Rail and bus operator Stagecoach said it was unlikely to pay further dividends in its current financial year and had also ceased all non-essential spending.
Market watchers pointed the finger for the latest falls at deteriorating forecasts for global economic output as lockdowns are imposed – ceasing all but essential services for consumers and businesses.
Analysts at US bank Morgan Stanley wrote: “Further deterioration in the COVID-19 outbreak is severely damaging the global economy.
“We expect global growth to dip close to GFC (global financial crisis) lows, and US growth to a 74-year low in 2020.
Germany was to reveal its package of support for businesses and individuals later on Monday that is understood to total EUR800bn.
In the UK, the government confirmed its loan guarantee scheme had opened for small and medium-sized firms
borrow up to £5m.
Further measures to help larger firms have been promised while the Treasury was also expected to bolster its package of financial help for workers, announced on Friday, by revealing aid for the country’s five million self-employed.

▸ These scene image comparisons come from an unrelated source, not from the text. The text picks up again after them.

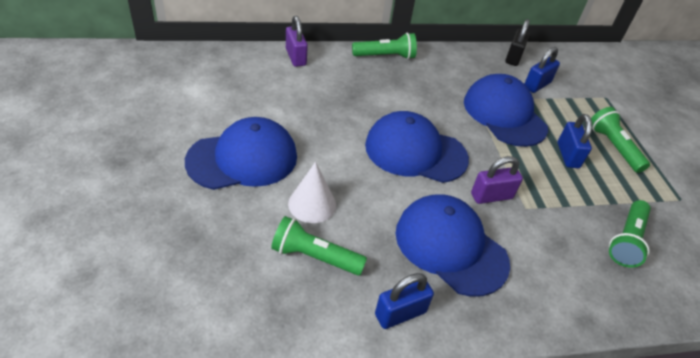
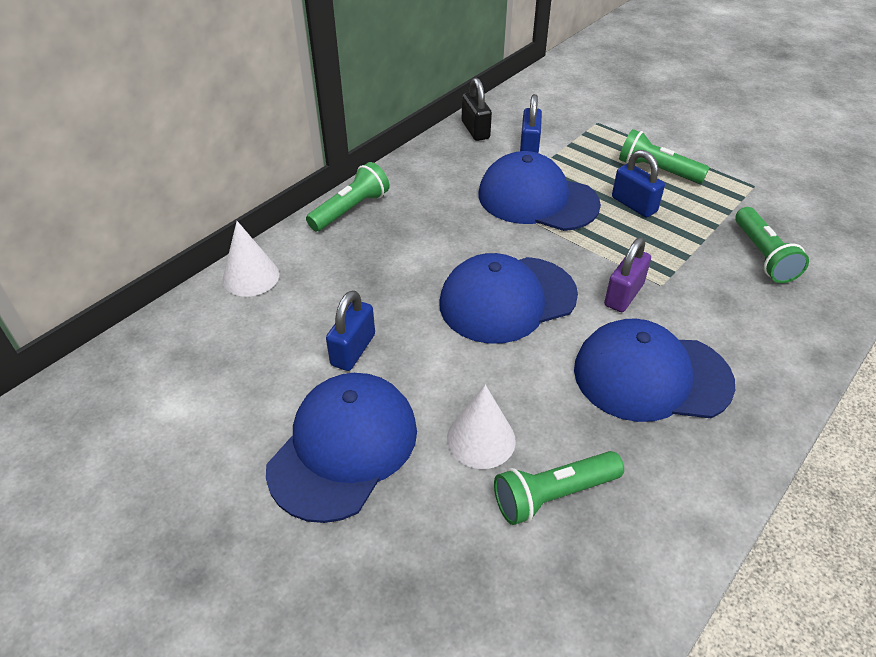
camera: 35 degrees left, 0 degrees up
purple padlock [286,16,308,67] -> white cone [222,221,279,297]
blue padlock [375,273,434,329] -> blue padlock moved to [326,290,375,371]

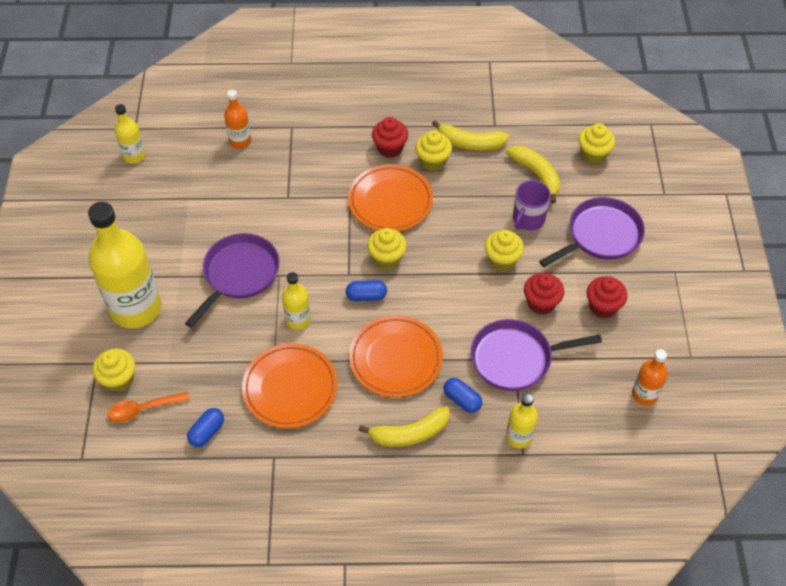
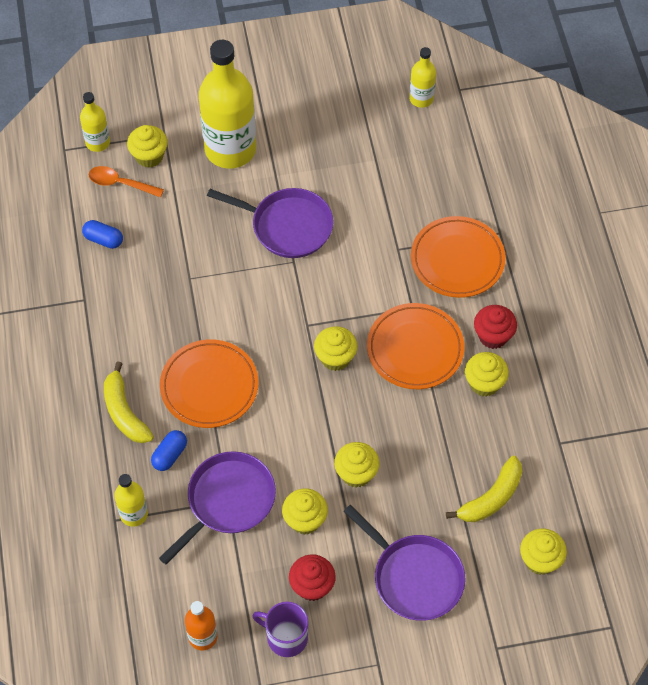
camera: 80 degrees right, 5 degrees up
orange spoon [108,391,190,423] -> orange spoon turned 45 degrees counterclockwise [89,166,164,198]
orange bottle [224,90,251,149] -> none
orange plate [242,343,338,428] -> orange plate moved to [411,216,506,298]
yellow bottle [282,272,311,330] -> yellow bottle moved to [80,92,110,152]
blue capsule [346,280,387,301] -> none
yellow banana [432,121,509,151] -> none
purple pan [471,319,602,391] -> purple pan turned 60 degrees clockwise [159,451,276,564]
purple mug [513,180,551,230] -> purple mug moved to [253,602,308,657]
red cupcake [524,273,564,315] -> yellow cupcake [282,488,328,534]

Ipek Ozkardeskaya, senior analyst at Swissquote Bank, said of the market reaction: “Global equities continue falling into a bottomless pit as the coronavirus death toll rises, bringing along more travel restrictions and lockdowns across the globe.
“And it appears that the colossal support packages mobilised by central banks and governments won’t suffice to better the investor mood, if we don’t see a worldwide peak in coronavirus cases.”